§ **Travail demandé**
Pouvez-vous poursuivre le texte ci-dessous sur la thérapie hémostatique des hématomes, en reprenant juste après sa dernière phrase ?

Les mesures spécifiques :[64] [4, 11, 65]

• Thérapie hémostatique :

 Cas des patients sous anticoagulant (AVK) : la correction des troubles hémostatiques se base sur plusieurs molécules. Selon les recommandations actuelles, l’administration intraveineuse de 25U/Kg du concentré de complexe prothrombinique (PPSB) associé, 30 minutes après contrôle de l’International Normalized Ratio (INR) à 10 mg de vitamine K est consensuelle. Si l’INR reste supérieur 1,5, une deuxième dose sera administrée [4]. L’intérêt se voit beaucoup plus pour les patients candidats à la chirurgie.

 Hématomes de survenue sous héparine : ce qui est recommandé, c’est d’administrer 1 mg de sulfate de protamine par voie intraveineuse pour 100U d’héparine ; avec un rythme de 5mg par minute sans dépasser 50mg sous peine d’hypotension artérielle.

[Entrées enregistrées]
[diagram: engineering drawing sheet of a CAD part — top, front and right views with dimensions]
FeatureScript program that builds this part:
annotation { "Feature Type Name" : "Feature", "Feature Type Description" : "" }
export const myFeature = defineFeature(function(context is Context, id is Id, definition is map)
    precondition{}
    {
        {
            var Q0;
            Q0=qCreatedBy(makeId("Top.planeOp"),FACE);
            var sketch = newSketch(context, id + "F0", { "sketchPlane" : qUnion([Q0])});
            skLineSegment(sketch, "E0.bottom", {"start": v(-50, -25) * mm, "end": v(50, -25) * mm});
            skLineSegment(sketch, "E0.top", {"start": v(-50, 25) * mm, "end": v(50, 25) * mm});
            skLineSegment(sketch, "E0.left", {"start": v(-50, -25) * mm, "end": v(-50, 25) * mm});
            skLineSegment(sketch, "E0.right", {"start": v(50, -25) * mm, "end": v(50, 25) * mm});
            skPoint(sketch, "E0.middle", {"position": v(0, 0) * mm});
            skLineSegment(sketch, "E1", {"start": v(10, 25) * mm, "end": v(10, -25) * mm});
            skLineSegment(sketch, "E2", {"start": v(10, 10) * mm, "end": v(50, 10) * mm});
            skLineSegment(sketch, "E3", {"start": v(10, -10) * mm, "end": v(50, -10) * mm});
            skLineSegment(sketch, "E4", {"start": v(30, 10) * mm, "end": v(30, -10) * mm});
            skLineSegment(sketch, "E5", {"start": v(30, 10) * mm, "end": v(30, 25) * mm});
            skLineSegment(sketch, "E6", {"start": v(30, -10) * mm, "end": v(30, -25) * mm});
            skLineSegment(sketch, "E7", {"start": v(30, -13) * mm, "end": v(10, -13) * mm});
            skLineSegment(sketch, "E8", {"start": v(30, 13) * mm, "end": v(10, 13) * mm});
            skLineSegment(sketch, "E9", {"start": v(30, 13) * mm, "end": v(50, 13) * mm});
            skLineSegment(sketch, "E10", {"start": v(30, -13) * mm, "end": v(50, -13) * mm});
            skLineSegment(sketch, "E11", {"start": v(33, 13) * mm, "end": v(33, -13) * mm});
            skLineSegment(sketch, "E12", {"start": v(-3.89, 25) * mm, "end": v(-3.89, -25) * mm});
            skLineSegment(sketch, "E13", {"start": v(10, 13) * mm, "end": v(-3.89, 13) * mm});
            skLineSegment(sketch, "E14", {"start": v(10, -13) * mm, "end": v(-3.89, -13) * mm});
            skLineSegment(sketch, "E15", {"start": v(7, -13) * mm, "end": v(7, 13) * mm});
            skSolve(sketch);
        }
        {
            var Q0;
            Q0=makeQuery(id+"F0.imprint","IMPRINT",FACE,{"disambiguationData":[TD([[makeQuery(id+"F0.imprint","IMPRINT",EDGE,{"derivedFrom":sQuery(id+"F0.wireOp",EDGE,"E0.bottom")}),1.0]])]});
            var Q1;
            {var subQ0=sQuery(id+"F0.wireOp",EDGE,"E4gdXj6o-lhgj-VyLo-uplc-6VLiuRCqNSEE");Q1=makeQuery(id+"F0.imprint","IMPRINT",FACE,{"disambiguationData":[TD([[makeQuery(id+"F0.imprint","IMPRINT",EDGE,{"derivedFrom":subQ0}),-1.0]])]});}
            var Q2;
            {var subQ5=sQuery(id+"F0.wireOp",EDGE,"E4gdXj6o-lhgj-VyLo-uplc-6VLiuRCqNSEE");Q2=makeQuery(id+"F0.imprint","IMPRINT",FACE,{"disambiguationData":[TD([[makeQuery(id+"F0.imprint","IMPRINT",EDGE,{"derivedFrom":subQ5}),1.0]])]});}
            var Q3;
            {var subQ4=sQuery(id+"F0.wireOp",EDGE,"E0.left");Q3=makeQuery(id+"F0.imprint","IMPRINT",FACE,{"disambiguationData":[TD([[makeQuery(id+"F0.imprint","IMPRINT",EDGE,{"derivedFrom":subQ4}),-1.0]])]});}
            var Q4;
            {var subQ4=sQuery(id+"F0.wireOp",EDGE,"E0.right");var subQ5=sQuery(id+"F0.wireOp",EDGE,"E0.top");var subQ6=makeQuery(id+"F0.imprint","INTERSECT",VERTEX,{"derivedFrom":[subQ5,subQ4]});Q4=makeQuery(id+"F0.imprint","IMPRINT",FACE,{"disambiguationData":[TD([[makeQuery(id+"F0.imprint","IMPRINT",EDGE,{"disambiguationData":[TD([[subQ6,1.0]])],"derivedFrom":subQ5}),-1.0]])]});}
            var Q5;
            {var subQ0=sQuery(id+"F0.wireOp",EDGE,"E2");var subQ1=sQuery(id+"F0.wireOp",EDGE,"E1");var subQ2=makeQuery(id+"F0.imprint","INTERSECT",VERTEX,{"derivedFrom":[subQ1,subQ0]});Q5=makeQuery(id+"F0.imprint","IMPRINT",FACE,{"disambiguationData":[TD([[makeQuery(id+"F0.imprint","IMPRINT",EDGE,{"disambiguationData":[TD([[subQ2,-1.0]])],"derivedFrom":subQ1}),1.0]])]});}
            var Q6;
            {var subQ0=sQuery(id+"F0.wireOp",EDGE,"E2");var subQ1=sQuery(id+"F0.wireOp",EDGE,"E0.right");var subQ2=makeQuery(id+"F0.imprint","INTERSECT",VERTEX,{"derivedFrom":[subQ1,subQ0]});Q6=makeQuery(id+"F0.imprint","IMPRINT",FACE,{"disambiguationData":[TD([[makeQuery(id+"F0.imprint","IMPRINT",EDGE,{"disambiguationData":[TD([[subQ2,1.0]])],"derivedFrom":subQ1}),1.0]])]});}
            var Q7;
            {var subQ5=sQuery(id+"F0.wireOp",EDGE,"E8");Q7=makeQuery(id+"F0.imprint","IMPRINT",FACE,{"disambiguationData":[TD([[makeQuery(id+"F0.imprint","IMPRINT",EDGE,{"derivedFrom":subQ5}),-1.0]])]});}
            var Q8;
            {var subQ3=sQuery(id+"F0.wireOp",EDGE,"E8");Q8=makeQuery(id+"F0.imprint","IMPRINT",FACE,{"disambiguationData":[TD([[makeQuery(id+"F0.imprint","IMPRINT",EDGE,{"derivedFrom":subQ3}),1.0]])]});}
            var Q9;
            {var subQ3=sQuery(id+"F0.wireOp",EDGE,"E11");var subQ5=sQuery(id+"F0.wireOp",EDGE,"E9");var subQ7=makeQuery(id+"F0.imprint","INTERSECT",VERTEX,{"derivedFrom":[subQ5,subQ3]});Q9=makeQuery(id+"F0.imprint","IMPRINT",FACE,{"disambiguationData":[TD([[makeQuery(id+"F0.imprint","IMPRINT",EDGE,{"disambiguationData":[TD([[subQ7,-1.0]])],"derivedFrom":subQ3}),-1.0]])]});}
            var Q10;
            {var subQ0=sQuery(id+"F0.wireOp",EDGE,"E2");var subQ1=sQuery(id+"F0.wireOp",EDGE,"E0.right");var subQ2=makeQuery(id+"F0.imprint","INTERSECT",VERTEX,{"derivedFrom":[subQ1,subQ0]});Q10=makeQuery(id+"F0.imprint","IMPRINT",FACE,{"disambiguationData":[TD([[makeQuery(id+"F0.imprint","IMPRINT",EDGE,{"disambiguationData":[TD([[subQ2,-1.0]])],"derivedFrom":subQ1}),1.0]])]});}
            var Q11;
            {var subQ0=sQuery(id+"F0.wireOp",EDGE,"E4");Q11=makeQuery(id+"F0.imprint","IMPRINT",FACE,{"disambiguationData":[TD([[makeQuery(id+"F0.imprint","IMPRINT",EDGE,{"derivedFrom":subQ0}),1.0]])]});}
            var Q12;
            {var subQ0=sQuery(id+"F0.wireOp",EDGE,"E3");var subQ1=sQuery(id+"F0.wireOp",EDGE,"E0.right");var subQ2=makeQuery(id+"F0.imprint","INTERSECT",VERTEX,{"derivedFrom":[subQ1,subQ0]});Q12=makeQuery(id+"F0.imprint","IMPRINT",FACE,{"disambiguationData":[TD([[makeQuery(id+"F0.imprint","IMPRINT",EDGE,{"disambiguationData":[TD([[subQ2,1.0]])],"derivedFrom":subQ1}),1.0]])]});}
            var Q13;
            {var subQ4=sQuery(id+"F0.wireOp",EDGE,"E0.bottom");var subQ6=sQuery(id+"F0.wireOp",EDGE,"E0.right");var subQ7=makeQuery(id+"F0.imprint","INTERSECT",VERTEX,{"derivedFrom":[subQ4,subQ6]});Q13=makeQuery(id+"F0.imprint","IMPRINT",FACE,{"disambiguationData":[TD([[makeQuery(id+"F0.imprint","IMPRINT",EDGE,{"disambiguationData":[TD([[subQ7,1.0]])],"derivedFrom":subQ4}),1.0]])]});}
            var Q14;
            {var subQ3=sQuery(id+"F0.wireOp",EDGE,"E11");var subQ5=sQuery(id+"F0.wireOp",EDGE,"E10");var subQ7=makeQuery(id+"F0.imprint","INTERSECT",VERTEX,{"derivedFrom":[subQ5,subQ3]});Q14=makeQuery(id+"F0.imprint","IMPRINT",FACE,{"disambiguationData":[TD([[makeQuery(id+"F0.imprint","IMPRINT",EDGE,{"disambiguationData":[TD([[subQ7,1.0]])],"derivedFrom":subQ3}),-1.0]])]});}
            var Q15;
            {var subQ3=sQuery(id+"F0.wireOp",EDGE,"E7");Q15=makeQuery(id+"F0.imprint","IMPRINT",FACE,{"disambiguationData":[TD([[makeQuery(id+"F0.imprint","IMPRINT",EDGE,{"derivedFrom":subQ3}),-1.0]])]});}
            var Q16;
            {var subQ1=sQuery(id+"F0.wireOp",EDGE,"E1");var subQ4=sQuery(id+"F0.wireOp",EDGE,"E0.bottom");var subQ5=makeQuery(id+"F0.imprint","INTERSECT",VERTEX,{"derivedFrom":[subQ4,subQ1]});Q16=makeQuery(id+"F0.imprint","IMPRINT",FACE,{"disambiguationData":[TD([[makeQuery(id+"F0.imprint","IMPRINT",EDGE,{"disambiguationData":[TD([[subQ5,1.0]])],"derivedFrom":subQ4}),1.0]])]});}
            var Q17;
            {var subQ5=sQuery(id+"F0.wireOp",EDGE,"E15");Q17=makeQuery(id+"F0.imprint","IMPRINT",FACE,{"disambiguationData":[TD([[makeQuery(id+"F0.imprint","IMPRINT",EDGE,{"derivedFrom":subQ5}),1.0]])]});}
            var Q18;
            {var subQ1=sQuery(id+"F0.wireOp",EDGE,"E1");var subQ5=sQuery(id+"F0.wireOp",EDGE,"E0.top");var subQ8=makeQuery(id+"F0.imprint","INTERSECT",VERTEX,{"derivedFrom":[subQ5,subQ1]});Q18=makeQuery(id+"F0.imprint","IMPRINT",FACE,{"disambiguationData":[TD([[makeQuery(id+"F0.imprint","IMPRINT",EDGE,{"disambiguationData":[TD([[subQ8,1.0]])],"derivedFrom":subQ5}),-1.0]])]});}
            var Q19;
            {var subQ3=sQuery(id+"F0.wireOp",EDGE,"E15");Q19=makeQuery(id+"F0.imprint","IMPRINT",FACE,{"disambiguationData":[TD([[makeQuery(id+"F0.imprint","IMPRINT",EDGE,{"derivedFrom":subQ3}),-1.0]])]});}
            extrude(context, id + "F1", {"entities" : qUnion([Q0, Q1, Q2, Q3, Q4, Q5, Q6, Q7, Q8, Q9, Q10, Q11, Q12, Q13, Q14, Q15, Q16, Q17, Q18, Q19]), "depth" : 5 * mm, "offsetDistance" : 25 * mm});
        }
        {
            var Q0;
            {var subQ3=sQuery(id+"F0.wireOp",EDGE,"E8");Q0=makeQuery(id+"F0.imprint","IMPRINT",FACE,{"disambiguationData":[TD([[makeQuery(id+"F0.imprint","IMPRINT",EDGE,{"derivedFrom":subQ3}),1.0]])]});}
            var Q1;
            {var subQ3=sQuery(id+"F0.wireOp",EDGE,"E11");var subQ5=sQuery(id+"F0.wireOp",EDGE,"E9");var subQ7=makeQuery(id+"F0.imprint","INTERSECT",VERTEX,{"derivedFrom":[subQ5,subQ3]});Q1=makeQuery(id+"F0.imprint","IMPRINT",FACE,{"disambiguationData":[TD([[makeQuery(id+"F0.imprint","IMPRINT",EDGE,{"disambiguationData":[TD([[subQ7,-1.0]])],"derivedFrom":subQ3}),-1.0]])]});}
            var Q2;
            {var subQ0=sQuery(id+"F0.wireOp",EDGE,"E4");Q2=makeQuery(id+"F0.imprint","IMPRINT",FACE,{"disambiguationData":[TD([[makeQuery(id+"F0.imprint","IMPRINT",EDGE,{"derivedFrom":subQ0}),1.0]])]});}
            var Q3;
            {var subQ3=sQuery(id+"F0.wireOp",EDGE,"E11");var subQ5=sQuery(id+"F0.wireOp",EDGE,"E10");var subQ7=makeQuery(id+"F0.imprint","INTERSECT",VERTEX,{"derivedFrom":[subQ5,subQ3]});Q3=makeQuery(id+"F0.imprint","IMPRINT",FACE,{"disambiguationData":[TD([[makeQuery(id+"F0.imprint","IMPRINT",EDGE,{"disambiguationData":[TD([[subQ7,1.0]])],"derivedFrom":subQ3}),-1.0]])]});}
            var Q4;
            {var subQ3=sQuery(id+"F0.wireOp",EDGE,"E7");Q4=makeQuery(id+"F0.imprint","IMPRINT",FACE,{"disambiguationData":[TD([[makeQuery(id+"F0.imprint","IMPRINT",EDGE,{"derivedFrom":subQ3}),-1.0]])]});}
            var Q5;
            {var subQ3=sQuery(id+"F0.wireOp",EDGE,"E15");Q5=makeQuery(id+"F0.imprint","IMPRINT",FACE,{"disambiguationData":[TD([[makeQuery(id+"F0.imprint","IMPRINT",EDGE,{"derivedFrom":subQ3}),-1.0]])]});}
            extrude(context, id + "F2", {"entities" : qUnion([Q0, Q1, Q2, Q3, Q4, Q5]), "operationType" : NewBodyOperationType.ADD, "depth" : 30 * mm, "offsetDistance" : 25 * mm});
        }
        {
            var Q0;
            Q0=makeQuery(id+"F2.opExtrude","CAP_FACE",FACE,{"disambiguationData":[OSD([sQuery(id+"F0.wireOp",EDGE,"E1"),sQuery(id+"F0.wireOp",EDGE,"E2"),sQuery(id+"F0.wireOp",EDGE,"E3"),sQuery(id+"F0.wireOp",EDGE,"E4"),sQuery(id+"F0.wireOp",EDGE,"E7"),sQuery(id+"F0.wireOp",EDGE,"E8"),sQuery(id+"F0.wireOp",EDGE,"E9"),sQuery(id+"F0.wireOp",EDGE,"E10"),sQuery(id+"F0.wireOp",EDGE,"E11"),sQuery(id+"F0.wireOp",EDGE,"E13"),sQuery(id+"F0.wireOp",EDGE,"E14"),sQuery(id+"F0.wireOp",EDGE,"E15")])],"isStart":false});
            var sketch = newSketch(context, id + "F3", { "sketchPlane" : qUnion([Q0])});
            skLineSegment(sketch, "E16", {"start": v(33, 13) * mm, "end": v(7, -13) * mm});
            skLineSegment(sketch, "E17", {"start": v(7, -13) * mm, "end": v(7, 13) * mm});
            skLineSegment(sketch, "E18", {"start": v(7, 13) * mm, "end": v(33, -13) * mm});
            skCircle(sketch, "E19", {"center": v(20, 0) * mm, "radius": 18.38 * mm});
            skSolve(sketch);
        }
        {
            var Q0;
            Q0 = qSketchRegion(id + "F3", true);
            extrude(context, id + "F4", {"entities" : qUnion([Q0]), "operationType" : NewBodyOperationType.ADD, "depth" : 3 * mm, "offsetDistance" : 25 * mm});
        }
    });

§ **Zone de réponse**
 Hématome sous antiagrégant plaquettaire (AAP): la perfusion plaquettaire est recommandée si une chirurgie est programmée, afin d’éviter tout risque hémorragique per opératoire.

 L’utilisation de facteur VII recombinant (rFVIIa) : son efficacité selon un essai clinique et une méta-analyse. Mais ceci au prix d’une augmentation significative de complications thromboemboliques et, il n’a pas vraiment un bénéfice net. Actuellement, son utilisation ne fait pas l’objet d’une recommandation consensuelle.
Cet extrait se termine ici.